Now, several applicants who were not awarded licenses have filed “protests” with the state, including Curaleaf, who has also registered to lobby in the state.
On Monday, the Atlanta Journal-Constitution dug up the fact that one of the board members of Botanical Sciences LLC is former US Representative Tom Price (who also at one point was former President Donald Trump’s secretary of health), who opposed medical cannabis legislation while in that role.
Suffice it to say that patients, who have already waited years for legal access to medical cannabis in-state, and not just a legal right to possess the products, will likely be waiting months longer.
Minnesota to consider allowing medical cannabis for anxiety, again, and edibles.
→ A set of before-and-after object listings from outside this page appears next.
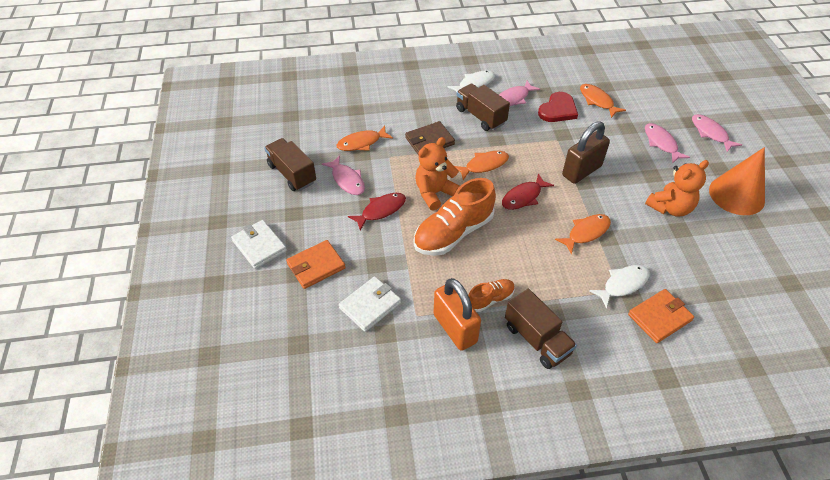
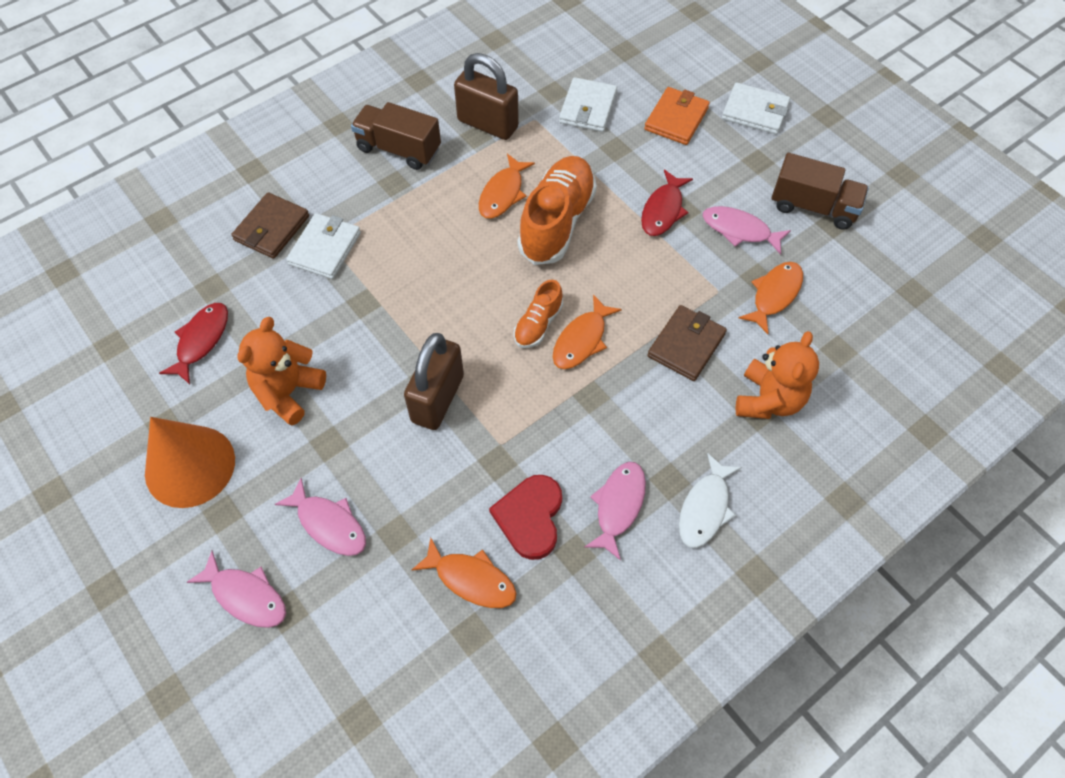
camera: 150 degrees right, 10 degrees up
(434, 193) = (617, 264): orange teddy bear -> orange teddy bear (768, 400)
(455, 328) = (488, 124): orange padlock -> brown padlock
(480, 116) = (646, 434): brown truck -> none
(490, 299) = (468, 167): orange shoe -> orange shoe (538, 324)
(523, 197) = (499, 313): red fish -> red fish (201, 340)
(586, 233) = (393, 297): orange fish -> orange fish (503, 193)
(622, 284) = (325, 248): white fish -> white wallet
(659, 317) = (272, 228): orange wallet -> brown wallet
The state’s Office of Medical Cannabis has opened public comment, until October 1, on two potentially transformative changes to its medical cannabis program.
One petition would allow “anxiety disorder” to be a qualifying condition, and the other would allow for sales of edible cannabis products. The state already allows for oral products that dissolve, but this change, if approved, would allow for “food products infused with cannabis extracts.”
Petitions to add anxiety have been brought forth every year since 2016, and this year, regulators will approach the issue differently. Specifically, the Office will provide a report to Minnesota Health Commissioner Jan Malcolm that lays out the potential benefits and harms to public health by adding the condition.
The report was prompted by Malcolm, who asked last year for “a review of the literature and research,” interviews with states that have “added or denied anxiety as a qualifying medical condition,” and “convening a work group of professionals with expertise in anxiety disorder to obtain their perspectives.”
Malcolm will decide on the two petitions this December.
+ More: Minnesota began to step toward broader cannabis reforms this year when the House passed an adult use legalization bill. But the legislation stopped there.
Leafly plans to pull a Weedmaps.
In June, Cannabis Wire reported in our newsletter that Weedmaps, which rose in popularity as a Yelp-like platform on which users could locate a cannabis shop, would be renamed WM Technology, Inc. upon its $579 million merger with Silver Spike Acquisition Corp. and listed on Nasdaq as MAPS.
Now, Leafly, which rose in popularity as a platform on which to read strain reviews, is planning to go public by the end of 2021 via a merger with Merida Merger Corp. I, after which it would be listed on Nasdaq as LFLY. According to the announcement, “the transaction values the combined company at an implied, fully diluted enterprise value of approximately $385 million and equity value of approximately $532 million, subject to any redemptions by Merida stockholders.”